The following information is intended exclusively for doctors or healthcare professionals

The medicinal product must be used only for slow intravenous infusion.
This type of administration is particularly useful in emergency situations and is indicated in surgical
patients when:

  • anaerobic infection is present or suspected preoperatively, such as septicemia, peritonitis, subphrenic or pelvic abscess;
  • signs of septic state caused by anaerobic germs appear during surgery;
  • there is a risk of contamination by anaerobes originating from the gastrointestinal tract, female genital tract, or oropharynx during surgery.

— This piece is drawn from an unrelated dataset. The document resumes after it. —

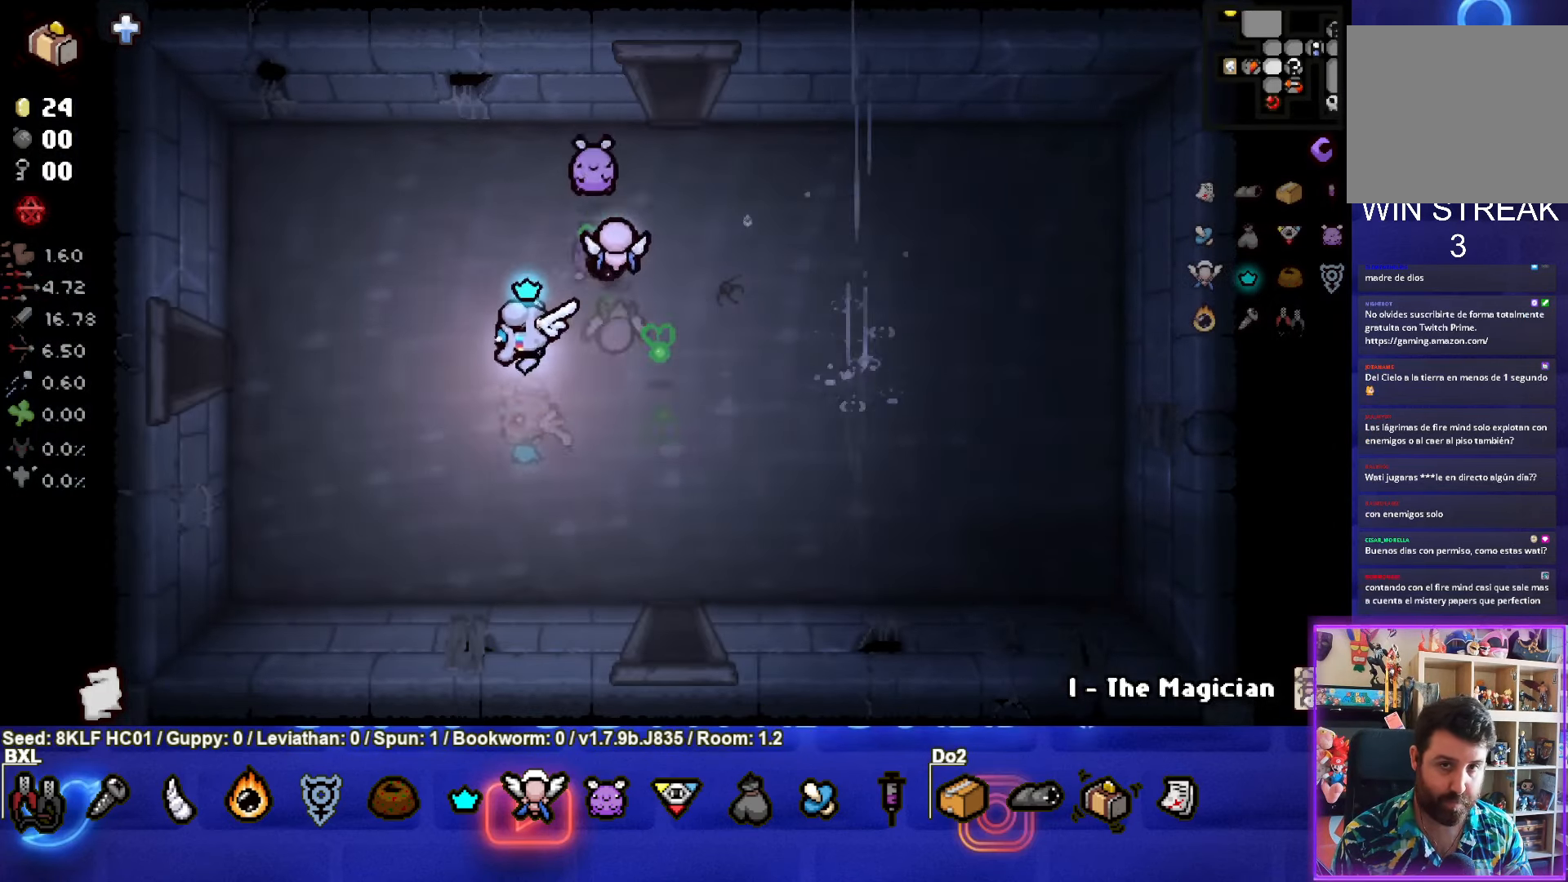
{"buttons": [], "left_stick": "left", "events": []}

In patients already receiving intravenous therapy, the medicinal product may be diluted with appropriate volumes of physiological saline, isotonic dextrose solution, 5% dextrose solution, or potassium chloride ( 20 mmol/L and 40 mmol/L ). Avoid adding other medicinal products, apart from metronidazole, to the infusion solution.

Treatment

  • Adults and children over 12 years: 100 ml for intravenous infusion (at a rate of 5 ml per minute) every 8 hours. In most patients, 7 days of therapy are sufficient, but in some cases (inaccessible areas for drainage, new contamination, etc.) a longer duration of treatment may be required.
  • Children between 8 weeks and 12 years of age: The usual daily dose is 20–30 mg/kg/day as a single dose or divided into 7.5 mg/kg every 8 hours. The daily dose may be increased up to 40 mg/kg depending on the severity of the infection. The usual duration of treatment is 7 days.
  • Children under 8 weeks of age: 15 mg/kg as a single daily dose or divided into 7.5 mg/kg every 12 hours.
  • In neonates with a gestational age below 40 weeks, accumulation of metronidazole may occur during the first week of life; therefore, serum concentrations of metronidazole should preferably be monitored a few days after starting therapy.
  • Bacterial vaginosis: Adolescents: 400 mg twice daily for 5–7 days or 2000 mg as a single dose.

Prophylaxis

  • Adults and children over 12 years: 100 ml for intravenous infusion immediately before, during, or after surgery, followed by the same dose every 8 hours.
  • Children under 12 years: 20–30 mg/kg as a single dose administered 1–2 hours before surgery.
  • Neonates with a gestational age below 40 weeks: 10 mg/kg body weight as a single dose before surgery.

Interactions with other medicinal products and other forms of interaction
Metronidazole enhances the activity of warfarin and other oral coumarin anticoagulants, resulting in prolonged prothrombin time; dosage adjustments should therefore be considered in patients concurrently treated with these drugs and metronidazole.
Concomitant administration of drugs that induce hepatic microsomal enzymes (e.g. phenytoin, phenobarbital) may accelerate the elimination of metronidazole, leading to reduced plasma levels of the drug.
Metronidazole should not be administered to patients who have taken disulfiram within the preceding two weeks.

Incompatibilities
Avoid adding other medicinal products to the infusion solution. No additives should be added to the metronidazole solution.

Shelf life
36 months.

Special precautions for storage
Store at temperatures not exceeding 25°C. Keep in the original container and outer packaging. Protect from light.

For further information, consult the Summary of Product Characteristics.